Date: Sunday, 3 October Course: Blackheath to The Mall |
BBC coverage: Watch live on BBC Two from 08:00 and BBC One from 10:00 with uninterrupted coverage and extra streams on the Red Button, the BBC Sport website and BBC Sport app; live text from 08:00. |
Without Vicky Lawrence, Elliott Brock might never have signed up for the London Marathon. Without Elliott, Vicky would not have even made it to the startline.
Thirteen years ago Elliott saved Vicky’s life.
The life-saving process actually began back in 2000 – the year Vicky was born. That is when Elliott – then a complete stranger – signed up for the bone marrow register.
In 2008, Vicky’s parents became concerned when their usually very active eight-year-old began to feel tired all the time.
When she was eventually diagnosed with aplastic anaemia – a condition where your body stops producing enough new blood cells – doctors told them that if she had not been brought in she would have died within a month.

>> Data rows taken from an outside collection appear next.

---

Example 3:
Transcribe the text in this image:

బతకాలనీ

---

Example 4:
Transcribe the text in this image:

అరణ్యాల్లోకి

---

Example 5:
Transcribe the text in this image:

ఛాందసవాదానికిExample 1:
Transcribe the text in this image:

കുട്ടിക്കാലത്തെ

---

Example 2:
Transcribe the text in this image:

That was the moment when Vicky and Elliott’s lives became intertwined. Elliott donated the bone marrow that kept Vicky alive and on Sunday the pair will run the marathon to raise money for Anthony Nolan, the charity that brought them together.

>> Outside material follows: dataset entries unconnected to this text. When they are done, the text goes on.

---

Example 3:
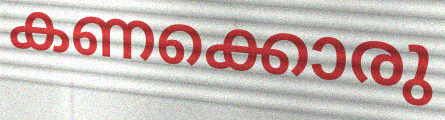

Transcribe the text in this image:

കണക്കൊരു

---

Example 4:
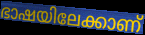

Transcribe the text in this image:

ഭാഷയിലേക്കാണ്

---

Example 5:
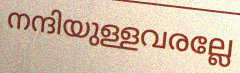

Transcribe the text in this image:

നന്ദിയുള്ളവരല്ലേ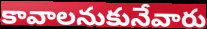
కావాలనుకునేవారుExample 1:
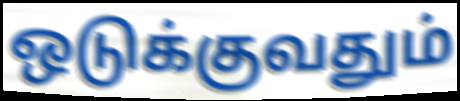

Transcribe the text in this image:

ஒடுக்குவதும்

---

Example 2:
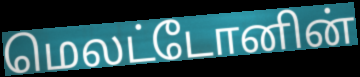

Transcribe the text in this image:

மெலட்டோனின்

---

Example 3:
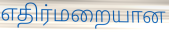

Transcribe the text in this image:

எதிர்மறையான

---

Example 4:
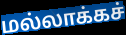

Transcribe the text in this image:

“It’s crazy to think back that 12, 13 years ago it wasn’t even looking like I was going to reach Christmas and here I am about to embark on 26 miles of running alongside the person who did save my life,” Vicky told BBC News.

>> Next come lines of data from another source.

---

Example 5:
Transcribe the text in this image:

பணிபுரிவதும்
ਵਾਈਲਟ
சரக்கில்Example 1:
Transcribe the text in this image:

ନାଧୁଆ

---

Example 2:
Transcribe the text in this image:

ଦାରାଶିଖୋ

Elliott says talking about Vicky still gives him “a lump in the throat”. Thanks to him, the now 21-year-old has packed plenty into the past 13 years and is currently in her fourth year of a medical degree in Newcastle.
“It’s amazing anyway to save someone’s life but also to see what Vicky has gone on to achieve – medical student, worked and travelled abroad, sportsperson, musician,” Elliott, now 42, told BBC Sport.
“She’s such a force of nature and to think what would have been within a few weeks if I hadn’t been on the register.”
‘It’s surreal. We are technically related’
After the transplant, which Elliott is keen to point out was “pain-free” for him, donors and recipients have to remain anonymous for two years but during that time Vicky’s parents could send updates on her condition.
They informed him that she had defied expectations to get home in time for Christmas, that her hair had started growing back and “the roar when she went back into the classroom was deafening”.
The families fell out of touch for a few years but at the age of 15 Vicky sent Elliott a letter and they decided to meet.
Vicky remembers that experience “being quite surreal”, adding: “Me and Elliott share the same blood. We are technically related.
“It’s a very odd feeling. It was surreal to have him sat in front of me – this person who saved my life. It was a lovely afternoon.”
‘There are going to be a lot of tears’
It was Vicky who convinced Elliott that they should run the marathon back in August 2019.
Like many of the 40,000 other runners, they have had a long wait to line up at the start in Greenwich after the mass participation race became a virtual one in 2020 because of Covid-19.
Elliott took on that virtual challenge near his home in Essex, and the father-of-two feels ready for the big day, saying he’s “managed to channel an inner Forrest Gump” during training.
He is also preparing mentally for what will be an emotionally charged event.
“My mum will be coming along,” he explained.
“She was cheering me on at the bedside when I did my transplant so the fact she is cheering me on 13 years later doing the marathon with the girl whose life that procedure saved is lovely.
“Just to see this girl so full of life, it’s a celebration of what Anthony Nolan achieves. It’s going to be very emotional.”
The pair plan to run the whole thing together and Vicky expects overwhelming feelings at the finish line.
“Running a marathon anyway is quite an emotional journey; running next to him is going to be amazing,” she says.
“Crossing the finish line, there are going to be a lot of tears. It shows how far I’ve come and that blood cancers and blood disorders aren’t the end of your life.
“It shows how important bone marrow transplants are. It’s going to feel amazing.”